System optimality is also a rising concern to save resources and augment the performance/price ratio. We might think that optimally designing each subsystem would bring global optimality, but this is not always true. Optimal design of complex systems is thus a difficult problem that must also take into consideration the particular type of system function, meaning that the complexity of the environment is once again present. We can conclude that the current challenges faced in engineering are the complexity of the systems, the need for optimal performance, and the autonomous interaction with the environment that will require some form of intelligence. These are the challenges for engineering in the 21st century and beyond.
Whenever there is a new challenge, we should consider new solutions. Quite often the difficulty of a task is also linked to the particular method we are using to find the solution.
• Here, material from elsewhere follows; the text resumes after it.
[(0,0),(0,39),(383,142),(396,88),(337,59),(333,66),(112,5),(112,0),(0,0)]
Is building machines by specification the only way to proceed?
Let us look at living creatures from an engineering systems perspective. The cell is the optimal factory, building directly from the environment at the fundamental molecular level what it needs to carry out its function. The animals we observe today interact efficiently with the environment (otherwise they would not have survived); they work very close to optimality in terms of resources (otherwise they would have been replaced in their niche by more efficient animals); and they certainly are complex. Biology has, in fact, already conquered some of the challenges we face in building engineering systems, so it is worthwhile to investigate the principles at work.
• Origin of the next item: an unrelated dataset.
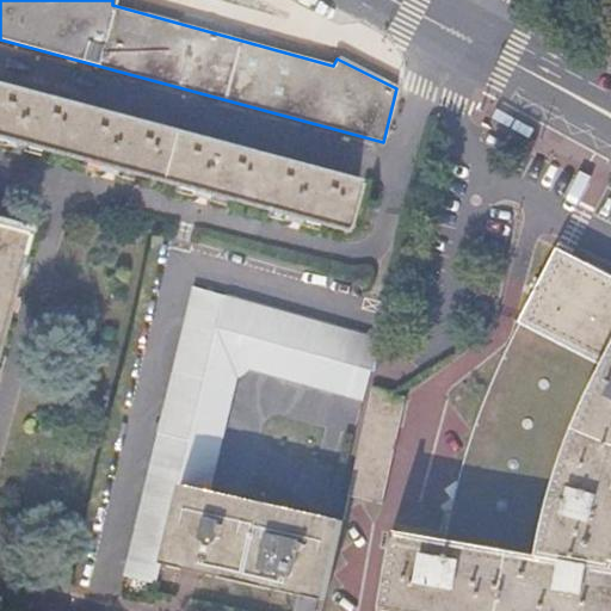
[(0,79),(0,137),(344,230),(359,178),(0,79)]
Biology has found a set of inductive principles that are particularly well tuned to the interaction with a complex and unpredictable environment. These principles are not known explicitly but are being intensively studied in biology, computational neurosciences, statistics, computer science, and engineering. They involve extraction of information from sensor data (feature extraction), efficient learning from data, creation of invariants and representations, and decision making under uncertainty. In a global sense, autonomous agents have to build and fit models to data through their daily experience; they have to store these models, choose which shall be applied in each circumstance, and assess the likelihood of success for a given task. An implicit optimization principle is at play, since the goal is to do the best with the available information and resources.
From a scientific perspective, biology uses adaptation to build optimal system functionality. The anatomical organization of the animal (the wetware) is specified in the long term by the environment (through evolution), and in the short term it is used as a constraint to extract in real time the information that the animal needs to survive. At the nervous-system level, it is well accepted that the interaction with the environment molds the wetware using a learning-from-examples metaphor.